Bürgermeister Josef Frank 1952-1966

Bürgermeister Josef Frank 1952-1966       

Verwaltungsinspektor Josef Frank, geboren am 8.2.1906, heiratete 1934 Theresia Frank geb. Grauham aus Geiselhöring, und trat im Juni 1939 als Beamter in die Kommunalverwaltung des Marktes Geiselhöring ein, der er bis Dezember 1966 als leitender Gemeindebeamter pflichtbewusst diente. Als Gründungsmitglied trat er 1925 dem damaligen FC Geiselhöring bei, dem er als Aktiver und Funktionär bis zu seinem Tod die Treue hielt.

Josef Frank folgte im Mai 1952 dem, von den Amerikanern 1945 eingesetzten, Hauptlehrer und SPD-Politiker Albert Jungbauer im Amt des 1. Bürgermeisters des Marktes Geiselhöring. In die Amtszeit von Bürgermeister Frank fiel gleich 1952 die Erhebung von Geiselhöring zur Stadt durch Wilhelm Högner (Innenminister und Bayerischer Ministerpräsident).

Die SPD arbeitete in der Amtszeit Franks in einer Listenverbindung mit der Vertriebenengemeinschaft zusammen. Bürgermeister Frank hatte die schwierige Aufgabe Heimatvertriebene und Flüchtlinge in Geiselhöring zu integrieren.  Ihnen Wohnraum und Nahrung zur Verfügung zu stellen sowie (Kath. und evangelische Schule) und Kindergarten zu organisieren. Auch die Erweiterung des Kanalnetzes und der Bau einer Kläranlage; die Erweiterung der Wasserleitungen, sowie der Bau eines größeren Wasserbehälters fielen in seine Amtszeit. Auch die Errichtung des Feuerwehrhauses (mit Bauhof), der Kauf des ersten Tanklöschfahrzeuges und die Anlage einer städtischen Badeanlage an der Laber gehören hier, ebenso wie der Rathausumbau, genannt. Allein die angespannten Wohnverhältnisse, die trotz Wegzugs viele Vertriebener und Ausweisung erster Baugebiete weiterhin die Bürger belasteten, konnten nicht entscheidend verbessert werden. Dafür konnten mit der Fa, Sennebogen (Pönning) und Robust-Plastik (im neu entstandenen Industriegebiet Geiselhöring - Industriestraße) erste Industriebetriebe am Ort angesiedelt werden.

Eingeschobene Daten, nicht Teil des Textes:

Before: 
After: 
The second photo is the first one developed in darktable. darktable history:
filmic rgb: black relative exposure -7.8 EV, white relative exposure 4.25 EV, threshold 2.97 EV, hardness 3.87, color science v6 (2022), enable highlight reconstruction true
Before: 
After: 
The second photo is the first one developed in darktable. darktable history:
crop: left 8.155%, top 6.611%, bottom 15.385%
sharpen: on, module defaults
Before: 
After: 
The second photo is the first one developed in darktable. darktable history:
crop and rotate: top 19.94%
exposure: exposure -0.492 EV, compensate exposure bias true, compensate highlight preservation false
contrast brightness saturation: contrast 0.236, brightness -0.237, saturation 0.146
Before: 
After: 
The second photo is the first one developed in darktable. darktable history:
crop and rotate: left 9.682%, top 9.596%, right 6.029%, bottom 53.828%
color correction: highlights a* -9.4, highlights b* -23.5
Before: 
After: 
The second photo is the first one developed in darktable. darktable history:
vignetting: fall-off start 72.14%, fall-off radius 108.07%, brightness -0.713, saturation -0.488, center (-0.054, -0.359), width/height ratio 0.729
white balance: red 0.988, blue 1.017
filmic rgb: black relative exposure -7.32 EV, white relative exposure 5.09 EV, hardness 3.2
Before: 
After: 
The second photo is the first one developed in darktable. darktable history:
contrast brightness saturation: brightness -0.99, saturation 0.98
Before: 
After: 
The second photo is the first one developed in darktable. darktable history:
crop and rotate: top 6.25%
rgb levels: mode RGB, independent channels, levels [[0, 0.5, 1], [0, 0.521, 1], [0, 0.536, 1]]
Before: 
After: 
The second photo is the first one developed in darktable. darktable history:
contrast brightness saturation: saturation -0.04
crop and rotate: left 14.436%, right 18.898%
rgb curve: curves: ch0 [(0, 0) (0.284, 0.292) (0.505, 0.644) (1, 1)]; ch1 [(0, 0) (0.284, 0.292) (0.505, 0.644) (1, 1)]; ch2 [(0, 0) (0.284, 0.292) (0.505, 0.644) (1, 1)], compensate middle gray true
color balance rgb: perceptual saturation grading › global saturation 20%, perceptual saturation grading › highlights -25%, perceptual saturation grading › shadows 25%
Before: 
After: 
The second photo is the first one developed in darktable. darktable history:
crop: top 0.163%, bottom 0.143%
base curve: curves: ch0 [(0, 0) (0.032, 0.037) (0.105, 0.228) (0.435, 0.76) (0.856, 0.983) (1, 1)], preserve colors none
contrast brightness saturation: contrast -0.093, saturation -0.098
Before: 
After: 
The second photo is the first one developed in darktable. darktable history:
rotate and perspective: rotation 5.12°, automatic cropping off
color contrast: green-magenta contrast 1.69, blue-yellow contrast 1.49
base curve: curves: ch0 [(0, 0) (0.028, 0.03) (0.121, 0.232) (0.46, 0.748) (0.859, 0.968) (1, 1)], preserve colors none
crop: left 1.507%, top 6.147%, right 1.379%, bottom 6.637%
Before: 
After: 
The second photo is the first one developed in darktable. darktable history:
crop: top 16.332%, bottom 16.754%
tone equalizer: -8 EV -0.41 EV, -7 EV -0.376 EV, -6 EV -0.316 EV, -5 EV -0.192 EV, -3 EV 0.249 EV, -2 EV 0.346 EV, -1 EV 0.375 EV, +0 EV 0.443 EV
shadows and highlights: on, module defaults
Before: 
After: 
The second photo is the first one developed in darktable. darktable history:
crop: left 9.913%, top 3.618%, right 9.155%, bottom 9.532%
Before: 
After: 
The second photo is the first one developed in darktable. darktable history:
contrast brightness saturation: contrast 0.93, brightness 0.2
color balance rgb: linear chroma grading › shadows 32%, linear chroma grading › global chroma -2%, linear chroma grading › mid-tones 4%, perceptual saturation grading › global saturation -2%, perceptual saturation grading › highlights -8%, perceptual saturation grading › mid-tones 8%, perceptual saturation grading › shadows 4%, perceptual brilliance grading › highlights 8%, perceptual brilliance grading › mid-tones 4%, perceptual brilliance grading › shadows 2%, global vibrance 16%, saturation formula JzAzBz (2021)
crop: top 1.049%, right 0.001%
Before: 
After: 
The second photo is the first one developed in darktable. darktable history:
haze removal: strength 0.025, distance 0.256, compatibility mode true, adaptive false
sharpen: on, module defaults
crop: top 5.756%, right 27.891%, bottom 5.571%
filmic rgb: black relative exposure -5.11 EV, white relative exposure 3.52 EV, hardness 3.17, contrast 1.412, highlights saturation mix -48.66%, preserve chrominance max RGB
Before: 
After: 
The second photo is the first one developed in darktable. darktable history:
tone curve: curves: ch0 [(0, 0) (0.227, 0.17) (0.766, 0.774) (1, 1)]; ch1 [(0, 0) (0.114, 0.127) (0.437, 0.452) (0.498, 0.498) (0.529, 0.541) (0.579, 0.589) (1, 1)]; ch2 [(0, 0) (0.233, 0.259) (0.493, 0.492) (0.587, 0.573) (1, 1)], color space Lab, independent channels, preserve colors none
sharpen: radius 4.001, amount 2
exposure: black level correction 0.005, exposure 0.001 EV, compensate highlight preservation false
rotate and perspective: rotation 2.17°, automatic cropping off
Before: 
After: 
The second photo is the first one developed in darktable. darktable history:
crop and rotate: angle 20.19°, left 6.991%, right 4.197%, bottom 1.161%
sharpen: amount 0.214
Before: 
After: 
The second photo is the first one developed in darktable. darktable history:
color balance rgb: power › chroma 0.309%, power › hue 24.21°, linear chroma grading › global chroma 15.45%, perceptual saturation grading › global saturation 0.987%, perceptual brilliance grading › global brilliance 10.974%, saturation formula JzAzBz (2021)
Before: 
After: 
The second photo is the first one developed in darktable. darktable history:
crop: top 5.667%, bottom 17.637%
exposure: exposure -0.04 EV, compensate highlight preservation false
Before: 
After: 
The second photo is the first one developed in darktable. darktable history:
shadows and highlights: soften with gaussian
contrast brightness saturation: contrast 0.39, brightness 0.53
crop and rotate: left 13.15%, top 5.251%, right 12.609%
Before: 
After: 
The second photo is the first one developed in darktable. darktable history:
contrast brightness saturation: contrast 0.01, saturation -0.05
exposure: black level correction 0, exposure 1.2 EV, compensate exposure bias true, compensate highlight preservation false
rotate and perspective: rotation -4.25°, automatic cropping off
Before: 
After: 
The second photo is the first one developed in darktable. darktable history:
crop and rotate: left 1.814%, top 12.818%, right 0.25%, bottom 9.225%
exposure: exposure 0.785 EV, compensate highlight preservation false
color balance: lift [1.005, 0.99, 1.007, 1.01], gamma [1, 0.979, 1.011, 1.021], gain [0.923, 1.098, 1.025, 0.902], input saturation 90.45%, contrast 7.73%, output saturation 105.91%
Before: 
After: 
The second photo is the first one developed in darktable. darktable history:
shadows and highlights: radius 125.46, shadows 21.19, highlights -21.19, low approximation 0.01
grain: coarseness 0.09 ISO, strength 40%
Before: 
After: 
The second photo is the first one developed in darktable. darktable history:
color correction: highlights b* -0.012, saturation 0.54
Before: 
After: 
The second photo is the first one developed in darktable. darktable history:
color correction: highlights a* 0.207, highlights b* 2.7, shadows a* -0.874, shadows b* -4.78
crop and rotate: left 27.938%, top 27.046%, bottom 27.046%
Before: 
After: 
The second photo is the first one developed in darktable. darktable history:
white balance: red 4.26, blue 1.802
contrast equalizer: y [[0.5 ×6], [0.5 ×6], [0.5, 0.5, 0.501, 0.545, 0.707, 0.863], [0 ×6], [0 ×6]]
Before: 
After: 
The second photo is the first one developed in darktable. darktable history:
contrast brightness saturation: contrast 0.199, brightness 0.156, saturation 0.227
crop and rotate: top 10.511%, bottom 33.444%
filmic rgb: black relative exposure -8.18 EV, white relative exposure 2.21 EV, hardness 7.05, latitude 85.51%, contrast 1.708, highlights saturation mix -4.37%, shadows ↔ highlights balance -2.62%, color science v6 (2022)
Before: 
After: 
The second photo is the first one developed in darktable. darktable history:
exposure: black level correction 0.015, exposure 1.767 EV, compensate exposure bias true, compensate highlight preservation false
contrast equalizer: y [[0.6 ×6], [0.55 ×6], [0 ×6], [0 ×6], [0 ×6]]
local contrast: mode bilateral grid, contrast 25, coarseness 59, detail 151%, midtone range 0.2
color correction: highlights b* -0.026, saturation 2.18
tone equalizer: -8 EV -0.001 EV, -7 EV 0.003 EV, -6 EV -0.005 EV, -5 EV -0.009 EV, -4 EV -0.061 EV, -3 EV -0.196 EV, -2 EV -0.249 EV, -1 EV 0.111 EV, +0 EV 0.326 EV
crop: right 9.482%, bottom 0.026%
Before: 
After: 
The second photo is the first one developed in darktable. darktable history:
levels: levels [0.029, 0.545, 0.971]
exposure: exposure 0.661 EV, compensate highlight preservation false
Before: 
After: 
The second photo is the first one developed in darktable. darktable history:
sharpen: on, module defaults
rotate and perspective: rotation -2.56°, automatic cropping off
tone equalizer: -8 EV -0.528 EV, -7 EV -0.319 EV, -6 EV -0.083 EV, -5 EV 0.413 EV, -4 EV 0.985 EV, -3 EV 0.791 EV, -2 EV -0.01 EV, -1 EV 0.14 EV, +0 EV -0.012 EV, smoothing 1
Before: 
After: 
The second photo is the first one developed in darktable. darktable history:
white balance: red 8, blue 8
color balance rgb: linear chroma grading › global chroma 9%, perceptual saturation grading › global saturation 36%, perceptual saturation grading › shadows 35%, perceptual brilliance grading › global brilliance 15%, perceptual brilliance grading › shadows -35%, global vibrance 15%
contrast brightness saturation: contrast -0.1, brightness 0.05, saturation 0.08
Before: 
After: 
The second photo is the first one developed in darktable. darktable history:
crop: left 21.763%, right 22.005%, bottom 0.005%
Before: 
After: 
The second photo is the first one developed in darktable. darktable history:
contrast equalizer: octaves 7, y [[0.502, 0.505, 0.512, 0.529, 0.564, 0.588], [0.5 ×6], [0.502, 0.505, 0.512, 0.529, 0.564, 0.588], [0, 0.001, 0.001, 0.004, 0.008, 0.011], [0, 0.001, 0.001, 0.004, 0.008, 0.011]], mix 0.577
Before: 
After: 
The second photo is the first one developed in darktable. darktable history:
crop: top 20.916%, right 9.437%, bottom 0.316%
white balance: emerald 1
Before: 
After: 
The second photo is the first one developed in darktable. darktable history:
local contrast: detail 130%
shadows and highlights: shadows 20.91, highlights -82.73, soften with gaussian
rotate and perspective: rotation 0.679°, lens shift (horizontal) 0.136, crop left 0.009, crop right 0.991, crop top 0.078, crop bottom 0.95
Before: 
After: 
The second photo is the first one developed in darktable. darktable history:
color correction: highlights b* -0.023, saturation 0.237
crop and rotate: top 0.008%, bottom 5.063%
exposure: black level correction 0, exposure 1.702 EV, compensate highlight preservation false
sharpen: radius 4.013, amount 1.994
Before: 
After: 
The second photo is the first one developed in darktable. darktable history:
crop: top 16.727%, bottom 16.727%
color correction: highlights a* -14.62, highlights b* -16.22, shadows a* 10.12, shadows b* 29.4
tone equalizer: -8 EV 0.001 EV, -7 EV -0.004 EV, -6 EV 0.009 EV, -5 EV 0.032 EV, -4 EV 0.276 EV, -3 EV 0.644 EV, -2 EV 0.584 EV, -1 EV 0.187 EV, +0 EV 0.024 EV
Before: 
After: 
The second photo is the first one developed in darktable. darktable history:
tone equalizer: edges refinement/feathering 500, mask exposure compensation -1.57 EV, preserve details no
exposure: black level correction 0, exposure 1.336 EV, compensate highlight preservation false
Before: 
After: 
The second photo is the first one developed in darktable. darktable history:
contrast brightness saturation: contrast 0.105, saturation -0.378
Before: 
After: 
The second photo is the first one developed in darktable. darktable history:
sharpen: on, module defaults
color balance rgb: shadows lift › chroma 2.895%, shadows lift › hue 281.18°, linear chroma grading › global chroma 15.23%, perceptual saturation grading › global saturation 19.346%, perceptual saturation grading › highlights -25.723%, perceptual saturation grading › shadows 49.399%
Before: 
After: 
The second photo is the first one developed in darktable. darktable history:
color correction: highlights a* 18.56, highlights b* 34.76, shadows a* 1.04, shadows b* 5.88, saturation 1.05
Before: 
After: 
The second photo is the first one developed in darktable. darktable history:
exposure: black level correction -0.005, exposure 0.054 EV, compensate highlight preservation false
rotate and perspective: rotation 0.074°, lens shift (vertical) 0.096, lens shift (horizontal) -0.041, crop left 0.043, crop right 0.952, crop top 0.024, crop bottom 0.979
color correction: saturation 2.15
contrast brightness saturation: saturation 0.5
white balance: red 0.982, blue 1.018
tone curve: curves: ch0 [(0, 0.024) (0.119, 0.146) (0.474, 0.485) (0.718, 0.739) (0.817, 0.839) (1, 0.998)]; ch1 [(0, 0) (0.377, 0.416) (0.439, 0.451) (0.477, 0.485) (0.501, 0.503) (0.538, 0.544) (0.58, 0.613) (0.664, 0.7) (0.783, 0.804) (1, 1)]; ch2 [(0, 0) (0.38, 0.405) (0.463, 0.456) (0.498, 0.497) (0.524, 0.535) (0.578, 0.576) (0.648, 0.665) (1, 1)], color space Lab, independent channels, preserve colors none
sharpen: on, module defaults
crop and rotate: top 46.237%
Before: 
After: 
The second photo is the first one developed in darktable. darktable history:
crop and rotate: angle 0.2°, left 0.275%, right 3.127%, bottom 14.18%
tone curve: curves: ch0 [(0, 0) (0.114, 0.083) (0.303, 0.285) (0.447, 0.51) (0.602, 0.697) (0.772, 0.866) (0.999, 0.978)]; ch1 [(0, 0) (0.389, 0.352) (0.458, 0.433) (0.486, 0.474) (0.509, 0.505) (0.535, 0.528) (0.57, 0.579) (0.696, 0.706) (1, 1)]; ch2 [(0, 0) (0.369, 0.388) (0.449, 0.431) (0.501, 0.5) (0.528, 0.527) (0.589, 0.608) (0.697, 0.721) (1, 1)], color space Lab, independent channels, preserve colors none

In der Diskussion standen der Neubau einer Verbandsschule und der Bau eines Freibades.

Bei seiner Wiederwahl am 8. März 1956 erlangte Josef Frank sensationelle 72 Prozent. Da Frank der letzte ehrenamtliche Bürgermeister der Stadt Geiselhöring war und weiterhin als Verwaltungsoberinspektor arbeitete, spendete er die Hälfte seiner ihm gesetzlich zustehenden Aufwandsentschädigung für die achtjährige Amtszeit (1952-66) in Höhe von 27.984 DM der Gemeinde und damit allen Bürgern. Er kündigte dies auch im Falle einer Wiederwahl 1960 an. Die SPD erreichte 37,5 Prozent (23 Prozent 1956) und Bürgermeister Josef Frank konnte sein Amt verteidigen, obwohl sich die CSU mit Brauereibesitzer Josef Erl durch ungerechtfertigte Anzeigen gegen den Amtsinhaber hervorgetan hat. Bei der Kommunalwahl am 13. März 1966 trat Josef Frank nicht mehr an. Der SPD-Kandidat Hubert Wessely sen. (40,3 %) musste sich Alfred Heindl (CSU und UWG – 59,7%) geschlagen geben. Die SPD verlor nur leicht an Stimmen und kam auf 35,5 Prozent der Stimmen.

Josef Frank verstarb im Alter von 74 Jahren nach kurzer Krankheit am 30.03.1980 in München, wo er seine Ruhestandsjahre bei seinem Sohn verbrachte, und wurde anschließend in Geiselhöring im Familiengrab begraben.